The Cephalemyia (Œstrus) ovis is to be found in Europe, Arabia, Persia, and in the East Indies. It lays its eggs on the edges of the animal's nostrils, and the larva lives in the frontal and maxillary sinuses. It is a whitish worm, having a black transverse band on each of its segments. Its head is armed with two horny black hooks, parallel, and capable of being moved up and down and laterally. Underneath, each segment of the body has several rows of tubercles of nearly spherical form, surmounted by small bristles having reddish points, and all of them bent backwards. "These points," says M. Joly, "probably serve to facilitate the progress of the animal on the smooth and slippery surfaces of the mucous membranes to which it fixes itself to feed, and perhaps also to increase the secretion of these membranes by the irritation occasioned by the bristles with which they are furnished." [16]
Fig. 50.—Conops.
Fixed by means of these hooks to the mucous membrane, which it perforates, the larva nourishes itself with mucus, and lives in this state, according to M. Joly, during nearly a whole year. At the end of this time it comes out, following the same course by which it entered, falls to the ground, and burying itself to the depth of a few inches, is transformed into a pupa. The cocoon is of a fine black colour. Thirty or forty days after its burial it emerges in the perfect state, and detaching the lid at the anterior end of the cocoon by the aid of its head, which has increased considerably in size, takes flight.

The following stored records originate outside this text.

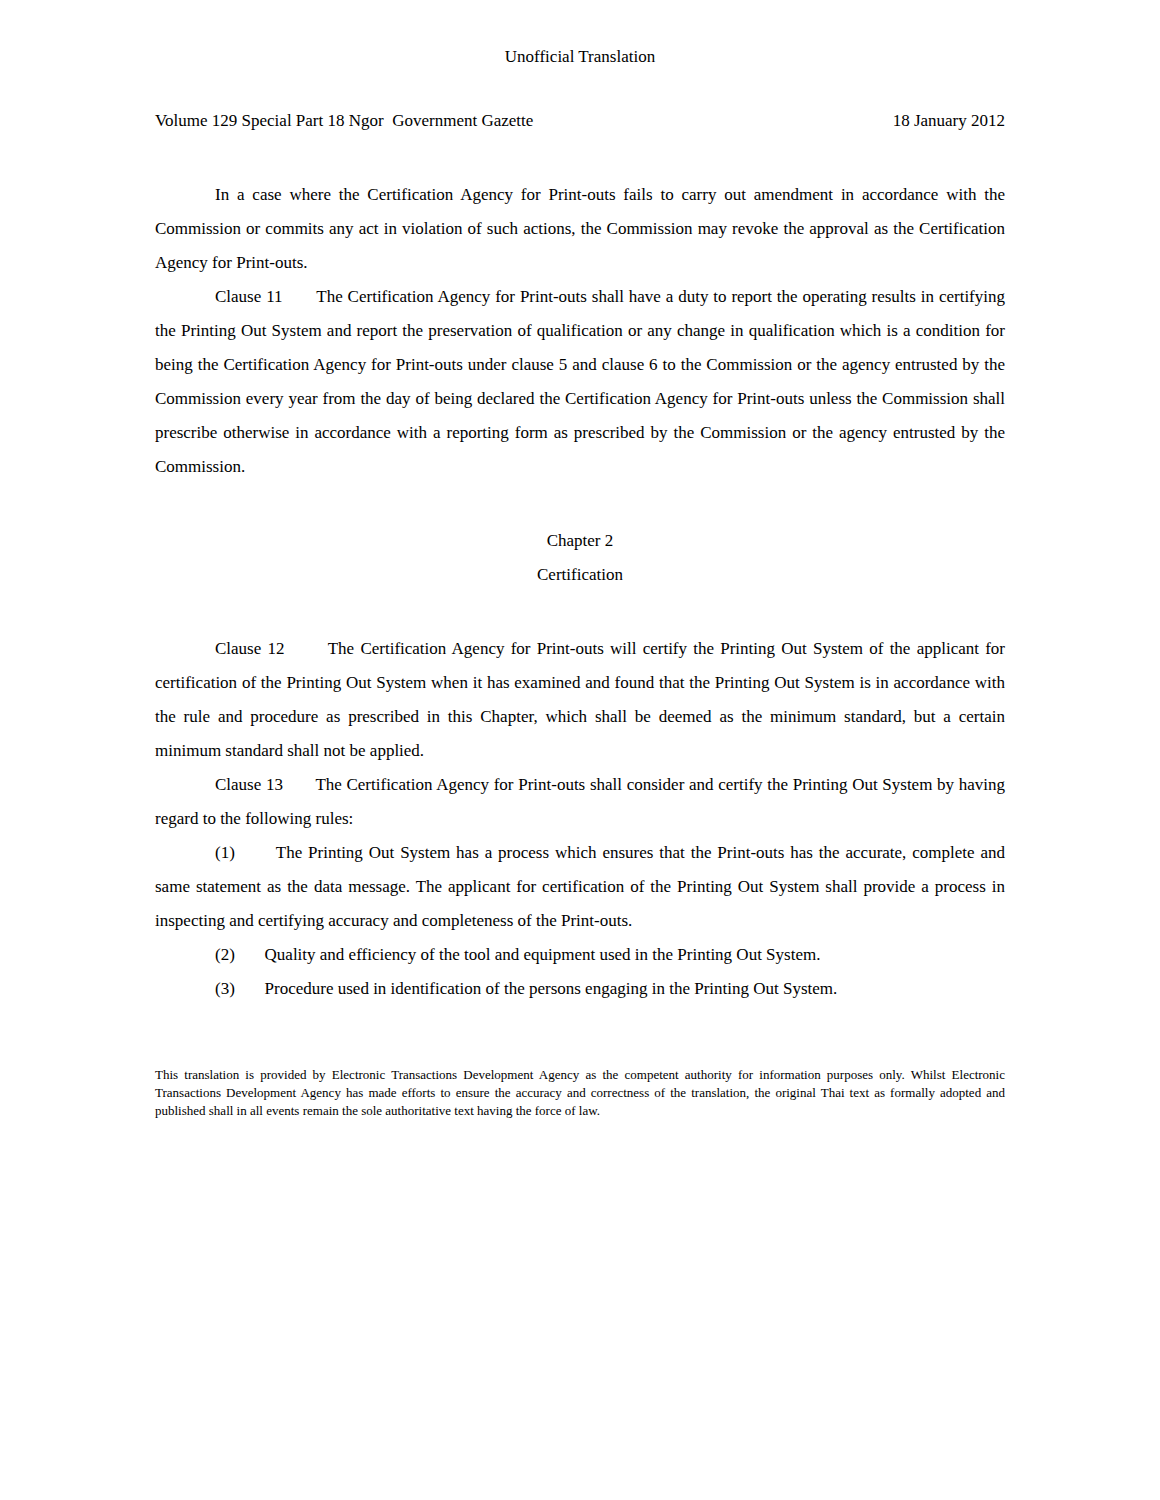Unofficial Translation
Volume 129 Special Part 18 Ngor Government Gazette 18 January 2012
In a case where the Certification Agency for Print-outs fails to carry out amendment in accordance with the Commission or commits any act in violation of such actions, the Commission may revoke the approval as the Certification Agency for Print-outs.
Clause 11 The Certification Agency for Print-outs shall have a duty to report the operating results in certifying the Printing Out System and report the preservation of qualification or any change in qualification which is a condition for being the Certification Agency for Print-outs under clause 5 and clause 6 to the Commission or the agency entrusted by the Commission every year from the day of being declared the Certification Agency for Print-outs unless the Commission shall prescribe otherwise in accordance with a reporting form as prescribed by the Commission or the agency entrusted by the Commission.
Chapter 2
Certification
Clause 12 The Certification Agency for Print-outs will certify the Printing Out System of the applicant for certification of the Printing Out System when it has examined and found that the Printing Out System is in accordance with the rule and procedure as prescribed in this Chapter, which shall be deemed as the minimum standard, but a certain minimum standard shall not be applied.
Clause 13 The Certification Agency for Print-outs shall consider and certify the Printing Out System by having regard to the following rules:
(1) The Printing Out System has a process which ensures that the Print-outs has the accurate, complete and same statement as the data message. The applicant for certification of the Printing Out System shall provide a process in inspecting and certifying accuracy and completeness of the Print-outs.
(2) Quality and efficiency of the tool and equipment used in the Printing Out System.
(3) Procedure used in identification of the persons engaging in the Printing Out System.
This translation is provided by Electronic Transactions Development Agency as the competent authority for information purposes only. Whilst Electronic Transactions Development Agency has made efforts to ensure the accuracy and correctness of the translation, the original Thai text as formally adopted and published shall in all events remain the sole authoritative text having the force of law.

Notwithstanding the formidable appearance of their trunks, the habits of the perfect Conopes ([Fig. 50]) are very quiet. In the adult state they are only to be seen on flowers, of which they suck the honeyed juice. But with their larvæ the case is otherwise. These latter live as parasites on the humble-bees (Bombi). Latreille saw the Conops rufipes issue in the perfect state from the body of a humble-bee, through the intervals of the segments of the abdomen.
The Mucides form that great tribe of Diptera commonly known as flies, and which are distributed in such abundance over the whole world. Faithful companions of plants, the flies follow them to the utmost limits of vegetation. At the same time they are called upon by Nature to hasten the dissolution of dead bodies. They place their eggs in the carcases of animals, and the larvæ prey upon the corrupt flesh, thus quickly ridding the earth of those fatal causes of infection to its inhabitants. The organs of these insects are also infinitely modified, in order to adapt them to their various functions.